That anyway is what I picture. And/or who knows what else. The upshot is, it’s eight years later and, though Valve is a bigger and more powerful company than it’s ever been (or, as I’m suggesting, very likely because of that), there still ain’t no Half-Life 2: Episode Three, and there may never be, even though we were right in the middle of a damn story. And there ain’t no Half-Life 3 and there may never be, even though the world clamors for it daily: on any given day, do a Google News search for “Half Life 3” and you will find a recent article with no substance. It’s a clickbait perennial.
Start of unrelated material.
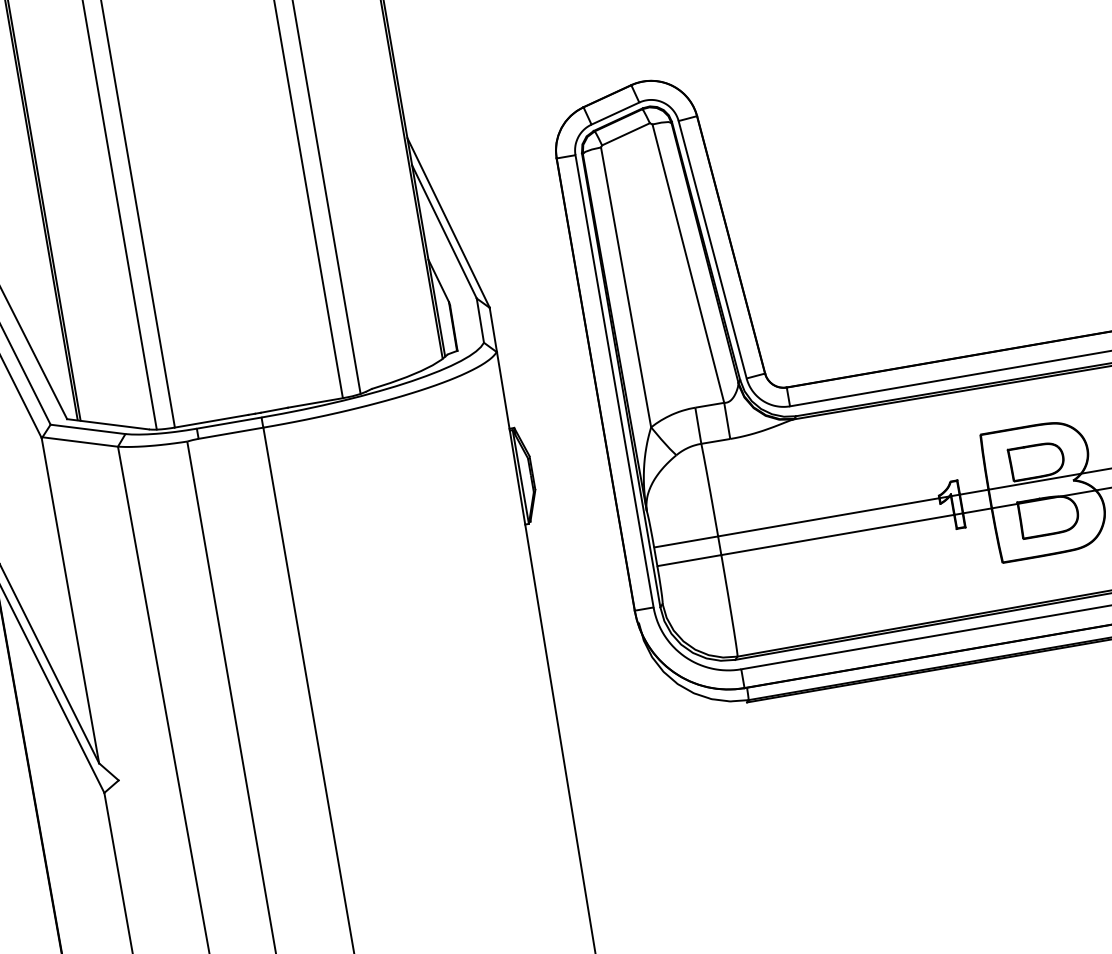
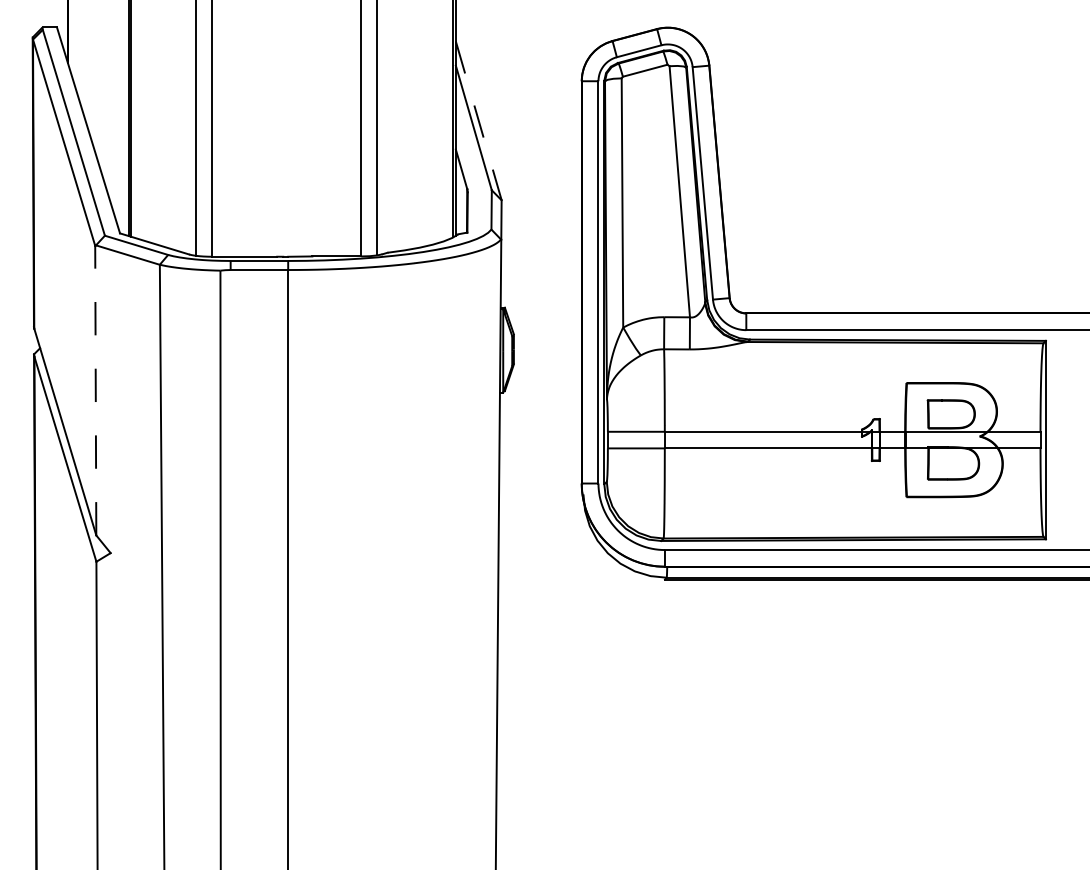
line: (448, 222) -> (478, 120), solid -> dashed
line: (70, 600) -> (95, 390), solid -> dashed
I will here venture a geek prediction: Yeah, it will come out, eventually.

That’s my prediction!


By 2007 Valve had gotten to the point where it was listing 120-some names alphabetically in the credits, which starts to be silly, though I guess the developer commentary feature sort of makes up for it. In this case, I haven’t listened to all of it yet because, you know, there were some hard parts of the game and I didn’t feel like doing them all again right away. Also, there’s a file in the game directories with transcripts of all the text in the game, so I was able to read all the commentary there. This doesn’t give me access to the occasional visual demonstration they do, and I do like hearing the voices, but I got the gist. It’s very similar stuff to last time. In sum: “After observing our playtesters, we ended up simplifying/being extremely explicit about/giving the player downtime instead of…”


The fifth game in “The Orange Box” is Team Fortress 2. This is a very popular online multiplayer game. Online multiplayer games give me the willies, as I’ve said before. I did consider that maybe I’d dare this one, but then I watched some videos of it on Youtube and got scared off. It looks like a chaos inhabited by teenagers, and I haven’t yet found the part of me that doesn’t mind. That’s the only part of me that should be playing. Like I’ve said, I have nothing to prove.

So, as with Team Fortress Classic, I’m going to set it aside for now out of timidity, and proceed on to the stuff that comes next on my list. Very very different stuff.